== Records shown

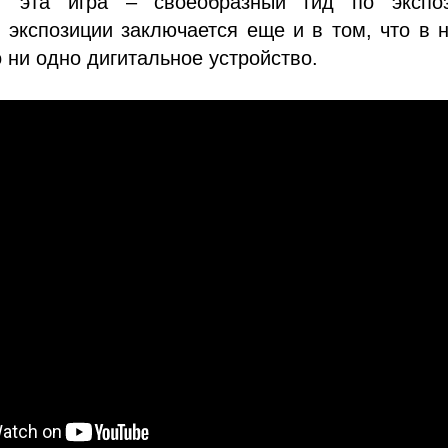
, эта игра – своеобразный гид по экспоз
 экспозиции заключается еще и в том, что в 
 ни одно дигитальное устройство.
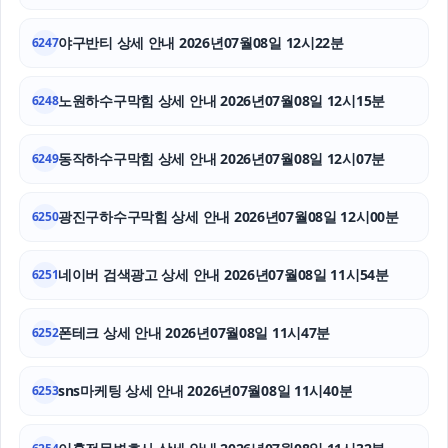
수원이혼변호사
야구반티 상세 안내 2026년07월08일 12시22분
6247
강동구하수구막힘
노원하수구막힘 상세 안내 2026년07월08일 12시15분
6248
이혼변호사
하남하수구막힘
동작하수구막힘 상세 안내 2026년07월08일 12시07분
6249
상간남소송
광진구하수구막힘 상세 안내 2026년07월08일 12시00분
6250
네이버 검색광고 상세 안내 2026년07월08일 11시54분
6251
폰테크 상세 안내 2026년07월08일 11시47분
6252
sns마케팅 상세 안내 2026년07월08일 11시40분
6253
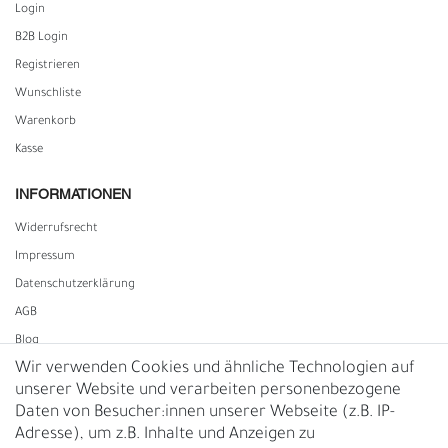
Login
B2B Login
Registrieren
Wunschliste
Warenkorb
Kasse
INFORMATIONEN
Widerrufs­recht
Impressum
Daten­schutz­erklärung
AGB
Blog
Wir verwenden Cookies und ähnliche Technologien auf
unserer Website und verarbeiten personenbezogene
Vertrag widerrufen
Daten von Besucher:innen unserer Webseite (z.B. IP-
Adresse), um z.B. Inhalte und Anzeigen zu
UNTERNEHMEN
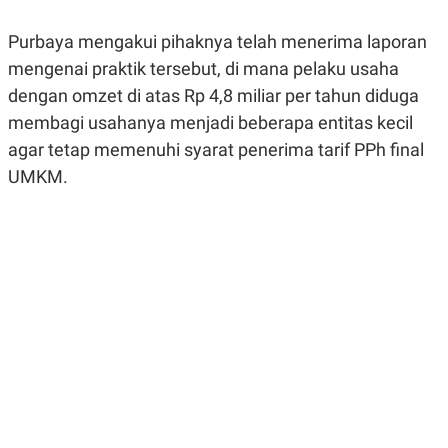
R
G
S
I
Purbaya mengakui pihaknya telah menerima laporan
O
O
N
N
mengenai praktik tersebut, di mana pelaku usaha
A
A
L
L
dengan omzet di atas Rp 4,8 miliar per tahun diduga
F
membagi usahanya menjadi beberapa entitas kecil
I
N
agar tetap memenuhi syarat penerima tarif PPh final
A
N
UMKM.
C
E
Y
C
A
A
N
R
G
I
T
T
E
A
R
H
.
U
.
.
K
L
E
I
S
F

====

> **What to produce**
Word for word, write out the whole listing, keeping none of the pictures.

> **Task answer**
, эта игра – своеобразный гид по экспоз
 экспозиции заключается еще и в том, что в 
 ни одно дигитальное устройство.
수원이혼변호사
야구반티 상세 안내 2026년07월08일 12시22분
6247
강동구하수구막힘
노원하수구막힘 상세 안내 2026년07월08일 12시15분
6248
이혼변호사
하남하수구막힘
동작하수구막힘 상세 안내 2026년07월08일 12시07분
6249
상간남소송
광진구하수구막힘 상세 안내 2026년07월08일 12시00분
6250
네이버 검색광고 상세 안내 2026년07월08일 11시54분
6251
폰테크 상세 안내 2026년07월08일 11시47분
6252
sns마케팅 상세 안내 2026년07월08일 11시40분
6253
Login
B2B Login
Registrieren
Wunschliste
Warenkorb
Kasse
INFORMATIONEN
Widerrufs­recht
Impressum
Daten­schutz­erklärung
AGB
Blog
Wir verwenden Cookies und ähnliche Technologien auf
unserer Website und verarbeiten personenbezogene
Vertrag widerrufen
Daten von Besucher:innen unserer Webseite (z.B. IP-
Adresse), um z.B. Inhalte und Anzeigen zu
UNTERNEHMEN
R
G
S
I
Purbaya mengakui pihaknya telah menerima laporan
O
O
N
N
mengenai praktik tersebut, di mana pelaku usaha
A
A
L
L
dengan omzet di atas Rp 4,8 miliar per tahun diduga
F
membagi usahanya menjadi beberapa entitas kecil
I
N
agar tetap memenuhi syarat penerima tarif PPh final
A
N
UMKM.
C
E
Y
C
A
A
N
R
G
I
T
T
E
A
R
H
.
U
.
.
K
L
E
I
S
F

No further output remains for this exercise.